Finding a race condition in Capybara with Selenium

At work, we’ve been using Capybara and Selenium to test our newest web application. Many of us have used this combination before for our own projects, but it’s new territory for a work project.

Every so often, we would get this error from a specific test:

Selenium::WebDriver::Error::StaleElementReferenceError:
  Element not found in the cache - perhaps the page has changed since it was looked up

The error was intermittent, so we fell into the seductive but dangerous trap of simply rerunning our tests whenever it failed. Recently, I had a bit of time and decided to dig into it and fix it once and for all.

My first task was to see if I could reproduce the error locally. We often saw the error when running the tests on our Jenkins continuous integration server, so there was the possibility that the problem was environmental. However, we also knew that the failure was intermittent, so we couldn’t be sure it was environmental even if the test passed locally a few times.

I rigged up a small shell script to simply run the test over and over again while I wandered away from my computer. The script looked something like:

(test-script-runner.sh) download

#!/bin/bash
set -eu

failures=0

for run in `seq 20`; do
    if ! rspec -e 'the bad test'; then
        failures=$(($failures + 1))
    fi

    echo "Test run $run complete, $failures failures"
done

I’m sure there’s a proper statistical manner to determine how many times the test would have to be run without failing to be reasonably certain that the test won’t fail, but I didn’t have to worry about that – the test failed somewhere within the first ten or so runs.

Now that I knew the test could fail on my local setup, it was time to dig into what the test was doing. The test was fairly concise and readable (which I highly appreciated) and looked something like:

it 'deletes the element', :js => true  do
  visit path_to_the_page
  click_on 'Remove item'
  page.should_not have_css(".item", text: "Old text")
end

The exception was coming from line #4 – when the test made the first assertion about the elements. Unfortunately, the stacktrace isn’t very useful, as it mostly contains references to the JavaScript running inside of Firefox. The exception text indicates that the test has a reference to an element, but it isn’t available in the cache anymore. Considering that the test just deleted the element, this is certainly suspicious.

At this point, I cloned the capybara repository and started poking around. A git grep quickly found where has_no_css? was defined. Following the thread of code led to has_no_selector?, which calls the all method. This method had a pretty clear split between the “finding” part of the code and the “filtering” part. There was no magic I used here to see this, just previous experience debugging race conditions.

I opened up the installed gem and inserted a sleep directly into the code between the “finding” and “filtering” sections. It’s ugly doing this, but it’s good to try to not change too many things at once when debugging.

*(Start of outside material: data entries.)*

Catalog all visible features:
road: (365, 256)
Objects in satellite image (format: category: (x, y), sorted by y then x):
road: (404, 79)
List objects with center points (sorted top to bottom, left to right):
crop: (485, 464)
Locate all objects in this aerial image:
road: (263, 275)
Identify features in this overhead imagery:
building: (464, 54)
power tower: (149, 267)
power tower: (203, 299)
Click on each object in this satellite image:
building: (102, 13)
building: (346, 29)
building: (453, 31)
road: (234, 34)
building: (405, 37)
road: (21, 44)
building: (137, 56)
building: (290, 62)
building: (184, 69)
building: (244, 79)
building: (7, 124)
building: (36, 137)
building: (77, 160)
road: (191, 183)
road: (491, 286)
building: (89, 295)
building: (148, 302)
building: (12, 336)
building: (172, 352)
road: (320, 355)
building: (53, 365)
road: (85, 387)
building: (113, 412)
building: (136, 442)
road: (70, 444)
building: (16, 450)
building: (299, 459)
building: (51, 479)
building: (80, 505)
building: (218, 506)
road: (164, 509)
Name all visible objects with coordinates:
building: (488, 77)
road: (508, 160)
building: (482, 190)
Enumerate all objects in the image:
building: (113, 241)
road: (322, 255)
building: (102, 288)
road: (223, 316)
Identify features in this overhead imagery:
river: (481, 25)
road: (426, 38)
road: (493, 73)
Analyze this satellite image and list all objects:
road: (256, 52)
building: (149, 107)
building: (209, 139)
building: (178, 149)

I played with the sleep value a bit and eventually found a value that reliably reproduced the failure. Success!

Well, maybe not complete success, but at least a step in the right direction. Even though I could reproduce the problem, I had only reproduced it in our production application, and I had modified my installed gem directly. It was time to make a nice test case.

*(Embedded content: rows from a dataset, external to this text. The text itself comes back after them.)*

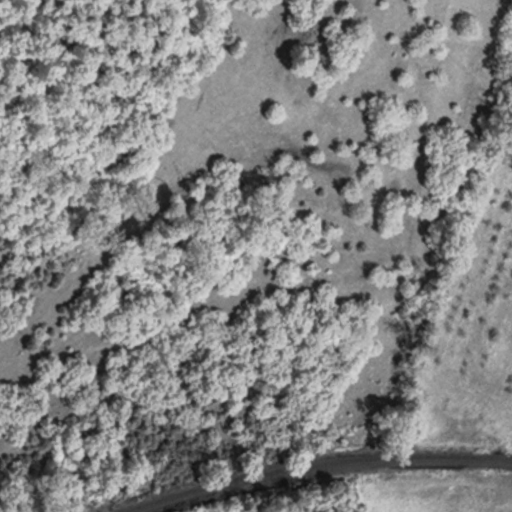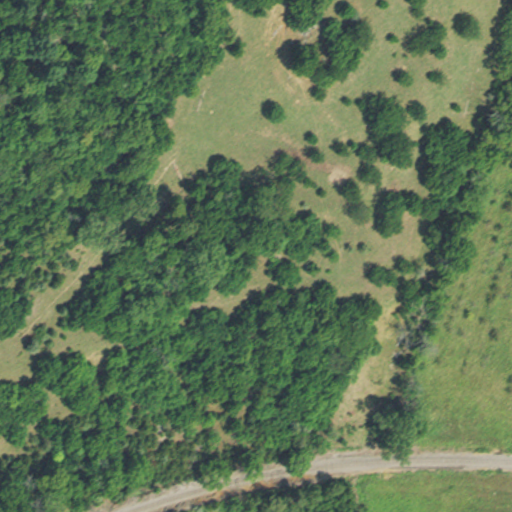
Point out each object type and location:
railway: (314, 466)
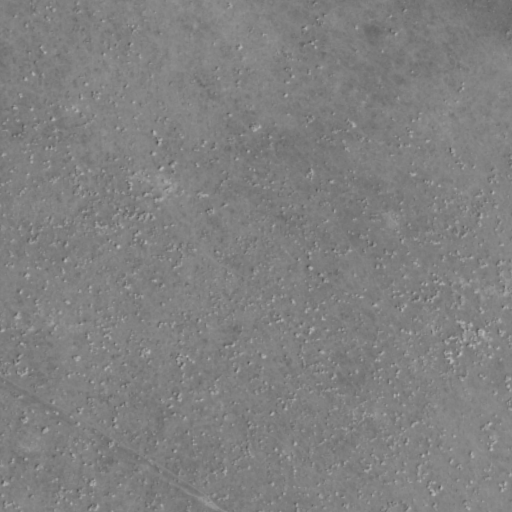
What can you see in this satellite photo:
road: (88, 455)
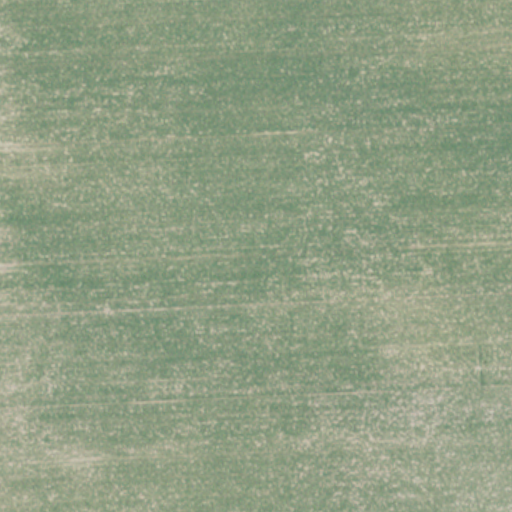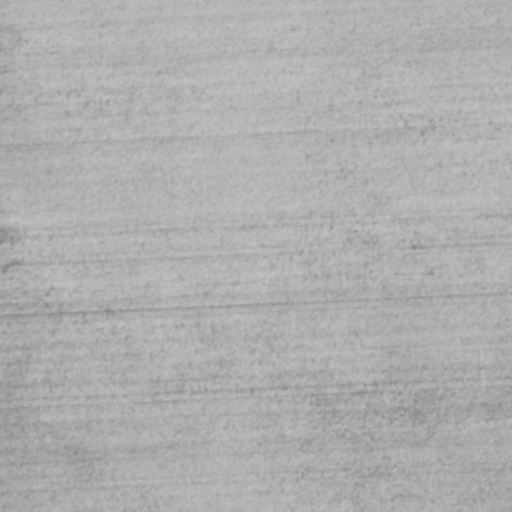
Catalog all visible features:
crop: (256, 256)
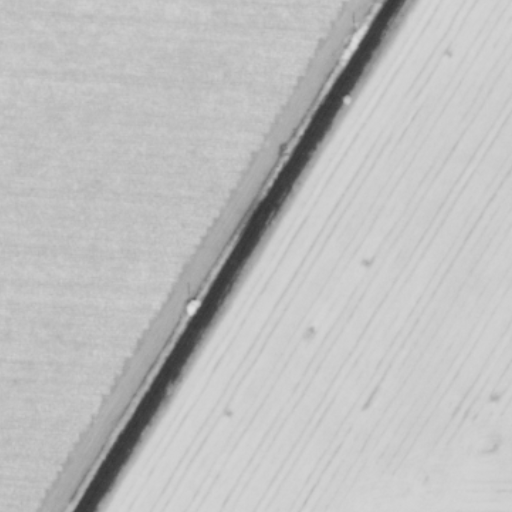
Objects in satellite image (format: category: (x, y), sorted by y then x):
crop: (256, 255)
railway: (234, 256)
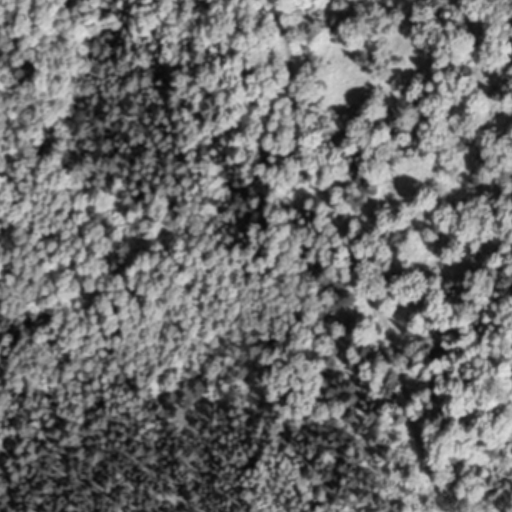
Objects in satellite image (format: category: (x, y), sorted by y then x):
road: (364, 266)
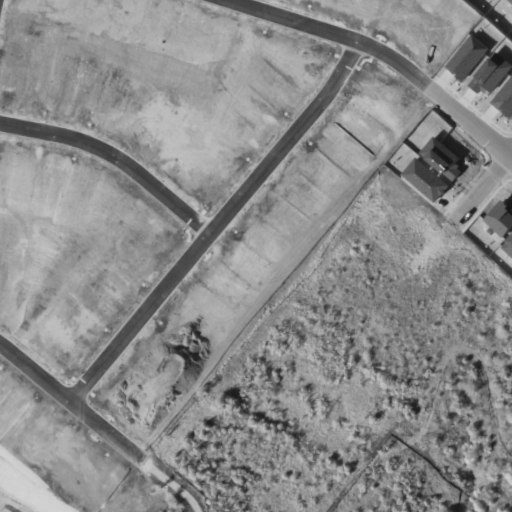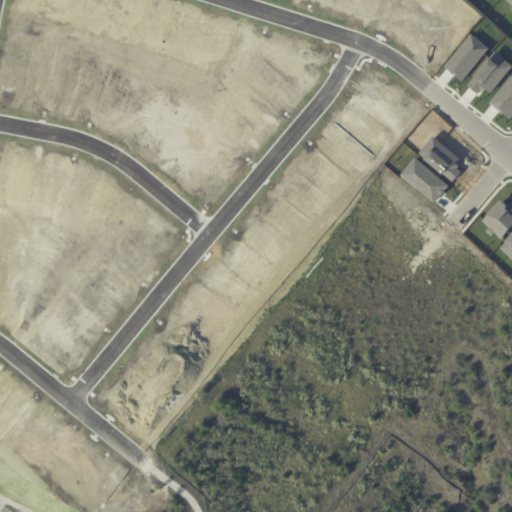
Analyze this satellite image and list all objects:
road: (0, 1)
road: (381, 48)
road: (118, 158)
road: (485, 188)
road: (223, 226)
road: (76, 404)
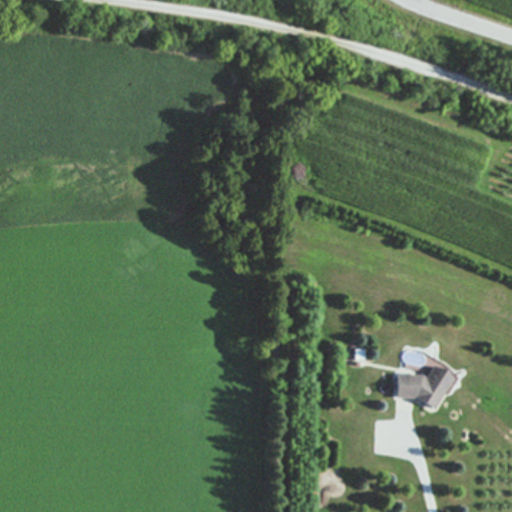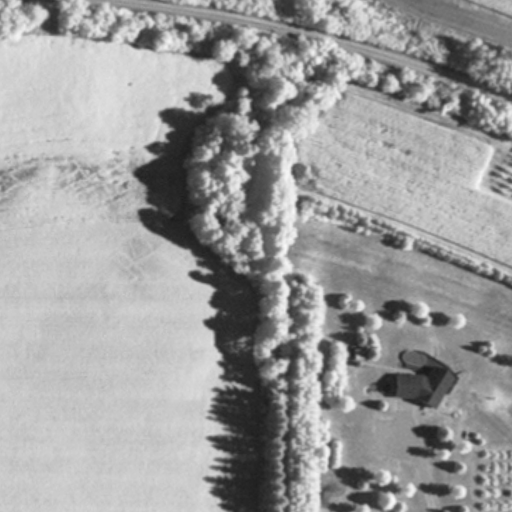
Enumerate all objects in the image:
road: (464, 19)
road: (306, 36)
building: (417, 388)
road: (422, 470)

I created a new Rails app and added the requisite RSpec gems. Since we only need a simple HTML page with a bit of JavaScript to remove the element, I modified the index.html that ships with Rails to have the JavaScript inline and created an element and link to wire the action to.

Since I knew that I would want to make changes to Capybara, I used the :path parameter in the Gemfile to point to my local checkout of Capybara. This is an awesome feature of Bundler that you might not know about. It also means I’m not messing with my generally-available copy of Capybara, which is good for my sanity.

I then created a stripped-down version of the test, the same as the example above. After getting everything hooked up, I ran the test but it didn’t fail. This was bad news – I had done a few big steps between the production app and the smaller test case – which one of them could have changed the behavior?

This is where my knowledge of our production system came in useful. In that application, we aren’t just removing something from the page, we are persisting that deletion to disk. Doing that can add some time before the JavaScript fires to remove the item. I changed the test JavaScript to have a delay less than the delay in Capybara and ran the test again. It failed, just like we wanted it to. To be sure, I ran the test case a bunch of times to make sure it always failed and for the expected reason. Success!

Well, almost. Even though I had a test case, I still needed to show that code to someone who could do something about it. Checking back at the Capybara website, I looked for how to submit a ticket. Right at the top is a nice, clear comment:

Need help? Ask on the mailing list (please do not open an issue on GitHub)

So, I pushed my changes to Capybara to my fork and updated my test app to use a remote git version of the gem (another cool Bundler feature). I then pushed my test case to GitHub as well. I took a bit of time to create a short README so that anyone stumbling on the test app would have a clue as to what it was.

After that, it was just a small matter to write up a clear email to the Capybara list. I still find emailing new lists scary. Who knows how the list will respond? This time I got a nice surprise:

That’s a very nice bug report, Jake.

It appears to be a bug indeed. I’ve been able to reproduce it on master as well.

A GitHub issue has been opened, and the bug is well on the way to being fixed. Yay for Open Source!